To detail the plot much more beyond the synopsis would be to spoil the two hours of tension that simply just flow by. The Clovehitch Killer has plenty of indie sensibilities — a slower pace, an emphasis of diegetic sound over a creeping score, an oddly timeless aestheitc — but it excites as much as any mainstream horror movie. It’s a shame that IFC Midnight ducked it out of the Halloween horror line-up as there’s more than enough here to warrant the same time in the limelight as a geriatric’s third rebooted murder spree.
The Clovehitch Killer takes place in a sleep town rocked by ten killings a decade prior. The perpetrator was never found, but the wide assumption is that he has either stopped his ways, fled, or died somewhere along the line. A case very much closed, then, that is until a teenage boy (Charlie Plummer) begins to suspect his apparently virtuous father (Dylan McDermott) after discovering some unsettling images.
The film wastes no time in piling up the evidence against the patriarch of the Burnside family, who is portrayed by the almost unrecognisable McDermott in what may be a career best performance. The stylish appearance is gone, replaced by a distinctly middle-aged paunch and a goatee that screams middle America. He is seen helping out the local community, donating food to those who need it and being a troop leader to the Scouts. McDermott disappears into a bizarrely sympathetic role that will constantly keep you guessing, much in the same way that his son, Tyler, does for the majority of The Clovehitch Killer.

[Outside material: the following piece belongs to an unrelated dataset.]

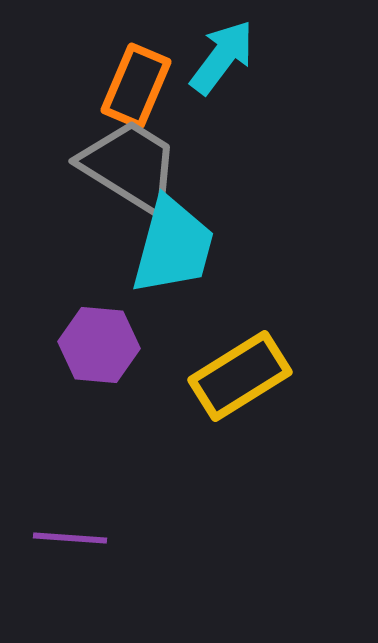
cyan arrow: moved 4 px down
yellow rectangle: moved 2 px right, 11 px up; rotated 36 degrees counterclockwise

Plummer, an actor on the up after appearing in All The Money in the World, lends a Keir Gilchrist-esque vibe of awkwardness, the out-of-sorts teenager growing up in a staunchly religious and humdrum family. His suspicions only grow deeper when he becomes close to Kassi (Madisen Beaty), an outcast who has more than a passing interest in The Clovehitch Killer. How they view her sums up the outlook of the town as a whole — she is branded a whore despite being just different and not outwardly religious, helping the movie to deliver a faux-eighties or seventies vibe despite being set in the present day.
This fake-retro appeal suits The Clovehitch Killer down to the ground, meaning that while the technology is there, the duo rarely resort to hitting Generic-Search-Engine-That-Isn’t-Google to uncover the truth. Instead, what occurs is a series of dangerous investigations from which suspicions only grow that much keener, and not just from the young pair. A camping scene between the father and son is one of the most knee-gripping you’re likely to see this year.
Just when you have The Clovehitch Killer figured out, its plot all but laid out, director Duncan Skiles flips it and delivers one of the most quietly shocking moments in a mostly bloodless horror movie, leading the film to backtrack and somehow still enthral despite it treading familiar ground. Forget what you’ve been taught by The Silence of the Lambs et al, because The Clovehitch Killer is unlike any other serial killer movie and is all the better for it.
The Clovehitch Killer releases in Theaters, On Digital, and On Demand, on November 16th, 2018.